• About this task:
Return, word for word, the line containing "job actually launching" and every line after it through the last line of the records below.

• Recorded data:
BEGIN

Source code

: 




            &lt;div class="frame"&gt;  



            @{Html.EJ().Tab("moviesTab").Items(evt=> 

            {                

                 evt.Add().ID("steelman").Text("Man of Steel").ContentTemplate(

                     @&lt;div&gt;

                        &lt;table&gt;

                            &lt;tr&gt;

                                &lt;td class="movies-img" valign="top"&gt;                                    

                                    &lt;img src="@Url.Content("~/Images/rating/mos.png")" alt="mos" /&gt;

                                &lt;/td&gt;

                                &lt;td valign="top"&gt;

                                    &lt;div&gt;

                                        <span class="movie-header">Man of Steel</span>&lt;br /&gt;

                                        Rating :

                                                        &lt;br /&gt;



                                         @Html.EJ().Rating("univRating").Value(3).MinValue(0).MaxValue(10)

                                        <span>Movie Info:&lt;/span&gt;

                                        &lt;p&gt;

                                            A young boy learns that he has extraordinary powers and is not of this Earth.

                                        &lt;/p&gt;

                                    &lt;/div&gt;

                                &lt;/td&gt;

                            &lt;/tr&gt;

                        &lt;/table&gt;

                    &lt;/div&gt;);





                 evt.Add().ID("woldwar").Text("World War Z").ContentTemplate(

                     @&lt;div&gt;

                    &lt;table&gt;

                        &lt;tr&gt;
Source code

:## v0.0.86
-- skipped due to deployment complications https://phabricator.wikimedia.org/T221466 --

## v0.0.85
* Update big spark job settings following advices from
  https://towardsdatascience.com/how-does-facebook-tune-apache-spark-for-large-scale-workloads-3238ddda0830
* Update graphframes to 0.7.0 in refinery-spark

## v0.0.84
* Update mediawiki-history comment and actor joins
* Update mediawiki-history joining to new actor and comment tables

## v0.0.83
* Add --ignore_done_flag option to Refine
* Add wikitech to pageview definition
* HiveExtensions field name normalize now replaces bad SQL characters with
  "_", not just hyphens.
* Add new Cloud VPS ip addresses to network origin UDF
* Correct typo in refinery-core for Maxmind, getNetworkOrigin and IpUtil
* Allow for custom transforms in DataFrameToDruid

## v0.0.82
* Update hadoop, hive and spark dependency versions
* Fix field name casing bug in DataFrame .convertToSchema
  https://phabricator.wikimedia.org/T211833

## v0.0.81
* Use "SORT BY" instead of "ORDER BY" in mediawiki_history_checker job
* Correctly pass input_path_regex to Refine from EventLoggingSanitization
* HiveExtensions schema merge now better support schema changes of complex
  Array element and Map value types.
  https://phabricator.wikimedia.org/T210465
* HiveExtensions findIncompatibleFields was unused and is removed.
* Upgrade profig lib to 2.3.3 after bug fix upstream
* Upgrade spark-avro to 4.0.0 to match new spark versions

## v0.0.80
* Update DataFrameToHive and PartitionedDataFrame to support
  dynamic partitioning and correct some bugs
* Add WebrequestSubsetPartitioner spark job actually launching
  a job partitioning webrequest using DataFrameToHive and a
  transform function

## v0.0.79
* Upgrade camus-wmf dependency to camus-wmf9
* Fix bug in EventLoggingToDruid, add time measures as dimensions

END

• Solution:
* Add WebrequestSubsetPartitioner spark job actually launching
  a job partitioning webrequest using DataFrameToHive and a
  transform function

## v0.0.79
* Upgrade camus-wmf dependency to camus-wmf9
* Fix bug in EventLoggingToDruid, add time measures as dimensions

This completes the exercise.